With the economic downturn and increasing employee turnover in corporations across the globe, hiring new talent with lack of experience, industry knowledge and business acumen can prove to be quite expensive for businesses. This costs the company investment of time, efforts and nevertheless money.
Finding skilled suitable talent for the job role ain’t all. The talent has to be the best fit to blend well with the company’s cultural framework and value system.
Considering the costs-incurred by companies to hire fresh talents and time invested to train and mentor them to meet industry demands and job requirements, companies are looking at more suitable hiring avenues to minimise costs. Rehiring former employees tops the list for most hiring managers.
Findings in the survey titled, Boomerang Employees and the Organizations They Once Left, conducted in July 2015, included responses from 1,807 HR professionals, managers and employees. Nearly half of the HR professionals surveyed, claim that their organization previously had a policy against rehiring former employees even if the employee left in good standing. However, now 76 percent hiring managers state that their companies are more accepting of hiring boomerang employees.
Some reasons could have led employees to quit the company in the past, such as conflicts with coworkers, bad relationship with bosses or a more appealing job offer from another company.
While boomerang employees are commonly perceived as disloyal and most employers are reluctant to hire them back onboard; HR managers seem to be more inviting of this current hiring trend.
Noteworthy observation – when these boomerang employees decide to return and apply for a position to work with their former employer again, it simply means they enjoyed being a part of the workplace culture during their tenure with the company, want to assume leadership positions in their career and are eager to join the team.

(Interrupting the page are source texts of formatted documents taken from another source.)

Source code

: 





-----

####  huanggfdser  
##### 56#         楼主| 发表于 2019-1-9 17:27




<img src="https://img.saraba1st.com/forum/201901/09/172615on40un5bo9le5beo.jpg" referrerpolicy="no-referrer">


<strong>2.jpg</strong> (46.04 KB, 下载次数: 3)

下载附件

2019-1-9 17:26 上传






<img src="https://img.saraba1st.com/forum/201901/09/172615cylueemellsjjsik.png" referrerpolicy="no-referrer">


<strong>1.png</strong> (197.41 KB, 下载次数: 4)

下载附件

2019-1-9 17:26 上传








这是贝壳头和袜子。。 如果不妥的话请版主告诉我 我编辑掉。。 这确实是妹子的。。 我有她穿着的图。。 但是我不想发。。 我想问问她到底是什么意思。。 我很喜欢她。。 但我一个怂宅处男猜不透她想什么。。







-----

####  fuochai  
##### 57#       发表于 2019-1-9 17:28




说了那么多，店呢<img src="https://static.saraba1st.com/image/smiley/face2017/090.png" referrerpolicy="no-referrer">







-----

Such good attitude should be appreciated and employers should be more welcoming of their decisions to rehire them in the business. Instead of holding onto pessimistic views and underestimating the contribution of former employees to the team once again, it is wise decision by the company and HR managers to carefully select former employees possessing unique skillsets, experience and knowledge worthy of the job offer.
They should be given a second chance to prove their commitment and perform with scope for career progression prospects in future. Here are some benefits outlined for HR managers to consider rehiring former employees at work:
Hiring boomerang employees is less risky than hiring new ones. As they have been working for the company in the past, they are aware about the company’s workings, acquainted with the workplace culture, share a rapport with colleagues and some bosses as well.
While the new talent could face challenges adapting and understanding the company’s culture, abide by the rules and regulations, the boomerang employees are likely to be a better fit.
Skip Onboarding Efforts, Easy Integration
New hires, especially fresh graduates take time to blend and understand the company culture, they need former onboarding training to integrate their skills with workings of the team.
Conversely, former employees do not need onboarding training. They can start performing with minimal supervision and training right from day one. This could mean employers could save on training costs incurred.
Minimal Training to Start Performing Duties
Depending on how long an employee works for the company, an intensive training is not always needed, since they are experienced professionals. However in the case of new hires, training is a must to help them learn new tools and technologies to meet industry demands and challenging project requirements.
Boomerang employees need minimal training in case of any upgradation or change in expectations from the job role. They are more productive and efficient, to be working collaboratively in a team with no supervision.
More Loyalty Ensured
When employers accept to rehire former employees back on the company board, the employees tend to become more loyal, dedicated and showcase their gratefulness towards the employer for having given them a second chance, to be a part of the company culture once again.
Having worked in other offices with different people and different working culture, coming back to the old company gets these former talents, motivated to perform and excel in their standards of working with superior quality output.
Rejecting former employee for some subjective reason is unfair, as the company might lose out on potential talent in the process. However, accepting the former employees’ back on board needs a thoughtful consideration, as they can either positively or negatively influence the workplace culture to either support or disrupt workings of the team.